Здесь, в прохладе грота, и проводили время наедине с собой влюбленные.
Она пахла пионами и цветущей белой шелковицей. Сидела слева от него, соприкасаясь бедрами и ладонями. Сквозь полотняную одежду он чувствовал жар ее тела. Когда Зата поворачивалась, ожидая, что кто-то из жителей деревни выскочит из высоких кустов, то грудью немного надавливала на плечо любимого.
Хонаф обнимал ее, смотрел в глаза и, одурманенный ими, думал, что и ее любовь, и ее мир состоят из отражений его самого. Девушка только прятала взгляд и теребила вышитую эмблему на вороте его рубашки — он видел в ее движениях что-то такое, чего раньше не замечал:
— У тебя очень красивые глаза. Мог бы вечно в них смотреть, но ты почему-то все время прячешь их от меня...
— Меня смущает твой взгляд, махой. Он такой...
— Какой, любовь моя? — он поцеловал ее в шею.
— Будто ты сомневаешься во мне.
Хонаф выпрямил спину:
— Совсем нет...
— Мы вторую декаду проверяем свою любовь, и я хочу знать, что она реальнее этого озера или камня, который мы греем своими телами, — сказала Зата и легонько провела пальчиком по его подбородку, увлекая обратно в объятья.
— Она реальна, и это правда, в которую верит Оракул, — он подумал взять ее руку в свою, но она успела резко отдернуть ее. Металлические браслеты на ее кисти бряцали, словно звенел мифический лисий колокол.
— Какая разница, что он говорит? Скажи что-нибудь сам.
— Ты знаешь, с чего начинается утро, любовь моя. С поцелуя. И впредь ничего не изменится.
— Обещай...
— Иначе копье Вола пронзит мое сердце! — дал он слово и закрепил его на нежной груди Заты, и оба потянулись навстречу друг другу.
Близился вечер. Они понимали, что долго прятаться не получится, и лучше выйти до первого крика розового вакаты. Умылись, оделись и по протоптанной ими «секретной» тропинке вернулись домой, после чего обнялись и разошлись по разные стороны.
Хонаф вспомнил, что пообещал отцу посетить Оракула. Сократив дорогу через длинное пересохшее поле, он встретил юного Орабаю, собирающего листья вокруг старого рукха, по которому тянулись тонкие светло-желтые листочки.
— Трудишься ни свет ни заря, ханай?
Юноша, не вставая с колен, кивнул и сказал:
— Господин Хонаф, у меня к вам будет просьба.
— Говори, ханай.
— Господин Оракул послал меня собирать ингредиенты для пуншевого зелья, но в пути мне стало трудно толкать ковару. Вот я и решил сделать вид, что перебираю травы, на случай если учитель станет «подсматривать» за мной, а сам сел восстановить силы, — сказал он, массируя босые грубые ступни.

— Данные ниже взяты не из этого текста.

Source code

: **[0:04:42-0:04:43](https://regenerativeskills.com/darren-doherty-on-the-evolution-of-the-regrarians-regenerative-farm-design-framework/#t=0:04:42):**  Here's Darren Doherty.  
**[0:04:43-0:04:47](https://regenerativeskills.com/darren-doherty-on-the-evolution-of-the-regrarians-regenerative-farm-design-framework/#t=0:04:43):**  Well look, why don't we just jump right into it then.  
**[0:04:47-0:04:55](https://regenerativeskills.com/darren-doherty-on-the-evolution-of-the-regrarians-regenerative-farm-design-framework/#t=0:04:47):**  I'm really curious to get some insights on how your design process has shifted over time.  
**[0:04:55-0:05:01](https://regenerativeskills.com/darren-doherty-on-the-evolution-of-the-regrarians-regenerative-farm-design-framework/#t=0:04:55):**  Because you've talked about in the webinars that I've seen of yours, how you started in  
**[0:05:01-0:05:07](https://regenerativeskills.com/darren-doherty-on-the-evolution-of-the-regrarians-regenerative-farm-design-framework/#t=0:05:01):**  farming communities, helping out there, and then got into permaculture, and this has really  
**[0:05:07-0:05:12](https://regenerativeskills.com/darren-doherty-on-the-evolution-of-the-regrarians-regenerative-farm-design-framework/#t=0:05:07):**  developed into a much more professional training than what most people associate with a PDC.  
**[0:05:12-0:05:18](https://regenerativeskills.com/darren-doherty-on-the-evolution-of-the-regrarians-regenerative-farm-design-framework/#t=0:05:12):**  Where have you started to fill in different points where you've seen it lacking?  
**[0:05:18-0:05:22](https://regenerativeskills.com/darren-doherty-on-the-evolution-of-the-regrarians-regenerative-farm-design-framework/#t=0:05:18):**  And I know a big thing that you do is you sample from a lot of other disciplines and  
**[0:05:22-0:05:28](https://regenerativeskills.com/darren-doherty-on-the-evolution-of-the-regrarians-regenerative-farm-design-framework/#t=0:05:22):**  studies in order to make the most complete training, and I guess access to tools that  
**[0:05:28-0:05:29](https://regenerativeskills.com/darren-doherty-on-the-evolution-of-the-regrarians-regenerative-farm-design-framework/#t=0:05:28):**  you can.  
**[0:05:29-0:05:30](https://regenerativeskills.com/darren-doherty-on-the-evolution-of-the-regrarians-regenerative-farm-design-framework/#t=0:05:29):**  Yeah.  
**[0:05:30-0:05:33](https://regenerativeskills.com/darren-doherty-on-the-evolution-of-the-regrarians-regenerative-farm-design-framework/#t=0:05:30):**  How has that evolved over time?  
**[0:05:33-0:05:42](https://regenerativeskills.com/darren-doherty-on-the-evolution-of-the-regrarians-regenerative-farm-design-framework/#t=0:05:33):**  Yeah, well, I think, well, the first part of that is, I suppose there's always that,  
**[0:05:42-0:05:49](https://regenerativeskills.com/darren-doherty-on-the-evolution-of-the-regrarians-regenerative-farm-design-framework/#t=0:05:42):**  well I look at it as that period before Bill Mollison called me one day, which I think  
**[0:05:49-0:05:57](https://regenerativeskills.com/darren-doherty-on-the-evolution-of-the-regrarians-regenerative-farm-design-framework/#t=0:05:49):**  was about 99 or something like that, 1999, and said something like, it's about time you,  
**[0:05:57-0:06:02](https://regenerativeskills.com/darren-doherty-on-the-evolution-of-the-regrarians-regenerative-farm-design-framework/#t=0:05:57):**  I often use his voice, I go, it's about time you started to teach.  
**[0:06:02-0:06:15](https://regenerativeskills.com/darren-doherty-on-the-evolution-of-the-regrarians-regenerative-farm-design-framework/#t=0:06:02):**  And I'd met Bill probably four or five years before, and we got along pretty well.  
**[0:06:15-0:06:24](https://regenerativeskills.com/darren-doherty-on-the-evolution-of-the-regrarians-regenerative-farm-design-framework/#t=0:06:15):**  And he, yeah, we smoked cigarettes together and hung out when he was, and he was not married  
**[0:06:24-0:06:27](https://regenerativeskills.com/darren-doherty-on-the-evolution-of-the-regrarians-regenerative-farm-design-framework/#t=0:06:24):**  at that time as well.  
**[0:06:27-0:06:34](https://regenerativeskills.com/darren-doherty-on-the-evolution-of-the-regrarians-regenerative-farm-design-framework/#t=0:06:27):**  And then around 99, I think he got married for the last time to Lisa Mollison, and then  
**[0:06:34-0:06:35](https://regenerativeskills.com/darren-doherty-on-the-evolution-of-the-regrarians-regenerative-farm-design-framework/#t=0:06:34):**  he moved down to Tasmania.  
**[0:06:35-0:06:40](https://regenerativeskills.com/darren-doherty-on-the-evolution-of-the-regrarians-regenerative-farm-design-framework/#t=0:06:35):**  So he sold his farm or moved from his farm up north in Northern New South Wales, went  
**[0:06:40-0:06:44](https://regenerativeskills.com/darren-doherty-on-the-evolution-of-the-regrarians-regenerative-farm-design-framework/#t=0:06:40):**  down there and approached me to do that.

— Мне толкать ее за тебя, ханай? — надул сердито щеки Хонаф.
— Она битком, горай! — Орабая был совсем еще юноша с длинными белокурыми волосами и зелеными задумчивыми глазами. Он постоянно приходил к Хонафу, еще до знакомства с Затой, и показывал какие-то необычные предметы из своей сумочки, которые он сделал сам или получил от учителя. Хонаф держал их в руках, разглядывал и всегда удивлялся. Они ему нравились.
— А где твоя обувь? — продолжал он.
— Было велено без обуви...
— Учитель будет ругаться, говорю тебе.
— Ага, но он и велел... Хонаф, — не сдавался юноша, — ты все равно идешь к Оракулу, верно?
— Гад ты, Орабай. Но я помогу, а ты взамен обещай, что пустишь мою кровь перед невестой. Обещаешь? А я буду помогать, как смогу.
— По делам и поделом, — вдохнул ученик Оракула и поднялся, опираясь на грубый набалдашник своей кафи, прекрасно понимая, что Хонаф лукавил — доверить кому-то другому провести такую ответственную церемонию он бы никогда не смог.
Они вышли на горную тропинку, по бокам которой стояли редкие приземистые дома с вычурными черепичными крышами хермитов. Над крышами поднимались сизые облака испарений, а над холмами, утопающими в этой дымной синеве, виднелась квадратная надстройка Оракула с большим куполом, вершина которого была отчетливо видна.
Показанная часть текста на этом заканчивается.